In the records below, find the line that contains "zapamatování si) jmen" and the line that contains "Jak se učit jména", then retype exactly those two lines and every line between them.

> [Task inputs]
========================

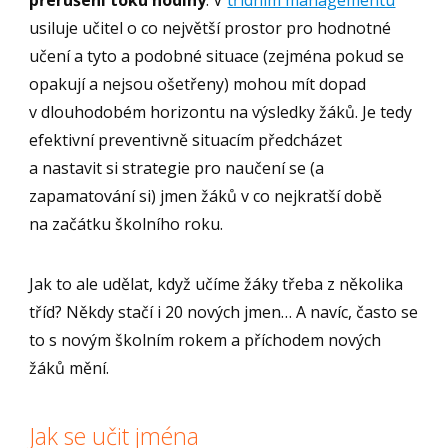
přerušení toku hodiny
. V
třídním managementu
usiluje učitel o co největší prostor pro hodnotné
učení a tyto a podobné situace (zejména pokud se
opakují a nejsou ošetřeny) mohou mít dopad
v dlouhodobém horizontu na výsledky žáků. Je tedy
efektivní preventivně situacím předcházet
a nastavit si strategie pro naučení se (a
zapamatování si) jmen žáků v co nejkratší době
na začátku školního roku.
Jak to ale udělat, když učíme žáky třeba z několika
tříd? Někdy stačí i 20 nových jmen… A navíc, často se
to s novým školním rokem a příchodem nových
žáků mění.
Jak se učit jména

========================

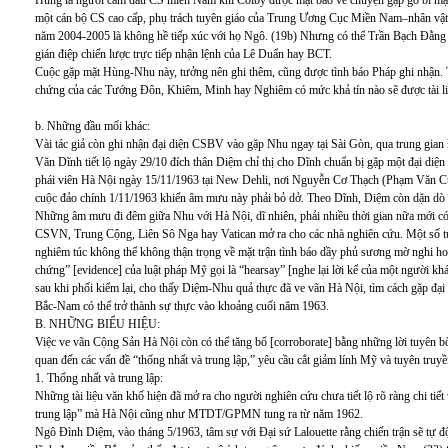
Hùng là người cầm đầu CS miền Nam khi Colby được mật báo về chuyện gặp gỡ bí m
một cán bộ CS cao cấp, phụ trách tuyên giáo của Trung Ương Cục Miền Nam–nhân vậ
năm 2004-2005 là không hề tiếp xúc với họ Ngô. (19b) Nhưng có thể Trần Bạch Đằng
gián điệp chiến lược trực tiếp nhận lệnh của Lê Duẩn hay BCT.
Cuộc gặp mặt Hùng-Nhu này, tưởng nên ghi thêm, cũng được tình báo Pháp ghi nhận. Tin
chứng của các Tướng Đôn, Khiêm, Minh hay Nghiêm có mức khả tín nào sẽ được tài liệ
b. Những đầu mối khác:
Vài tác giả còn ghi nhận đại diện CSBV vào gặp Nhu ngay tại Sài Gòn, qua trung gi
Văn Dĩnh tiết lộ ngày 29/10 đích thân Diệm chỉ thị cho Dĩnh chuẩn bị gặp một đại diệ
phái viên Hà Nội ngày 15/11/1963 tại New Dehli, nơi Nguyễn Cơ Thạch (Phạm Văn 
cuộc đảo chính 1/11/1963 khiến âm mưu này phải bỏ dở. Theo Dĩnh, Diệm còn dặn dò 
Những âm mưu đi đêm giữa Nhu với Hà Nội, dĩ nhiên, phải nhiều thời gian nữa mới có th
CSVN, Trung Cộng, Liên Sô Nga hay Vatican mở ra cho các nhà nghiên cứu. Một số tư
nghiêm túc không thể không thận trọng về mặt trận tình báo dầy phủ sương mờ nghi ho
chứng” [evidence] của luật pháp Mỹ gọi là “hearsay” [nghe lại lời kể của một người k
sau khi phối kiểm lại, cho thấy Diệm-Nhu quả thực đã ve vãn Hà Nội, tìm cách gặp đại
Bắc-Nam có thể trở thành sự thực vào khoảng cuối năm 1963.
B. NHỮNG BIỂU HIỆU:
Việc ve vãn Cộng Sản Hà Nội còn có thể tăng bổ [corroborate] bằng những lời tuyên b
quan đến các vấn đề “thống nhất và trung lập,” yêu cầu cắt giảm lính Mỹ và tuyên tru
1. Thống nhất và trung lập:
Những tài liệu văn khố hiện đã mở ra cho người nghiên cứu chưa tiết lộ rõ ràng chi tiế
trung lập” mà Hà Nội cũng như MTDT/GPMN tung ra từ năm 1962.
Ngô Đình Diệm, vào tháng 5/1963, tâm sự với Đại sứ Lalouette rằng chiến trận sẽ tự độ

========================

> [Solution below]
zapamatování si) jmen žáků v co nejkratší době
na začátku školního roku.
Jak to ale udělat, když učíme žáky třeba z několika
tříd? Někdy stačí i 20 nových jmen… A navíc, často se
to s novým školním rokem a příchodem nových
žáků mění.
Jak se učit jména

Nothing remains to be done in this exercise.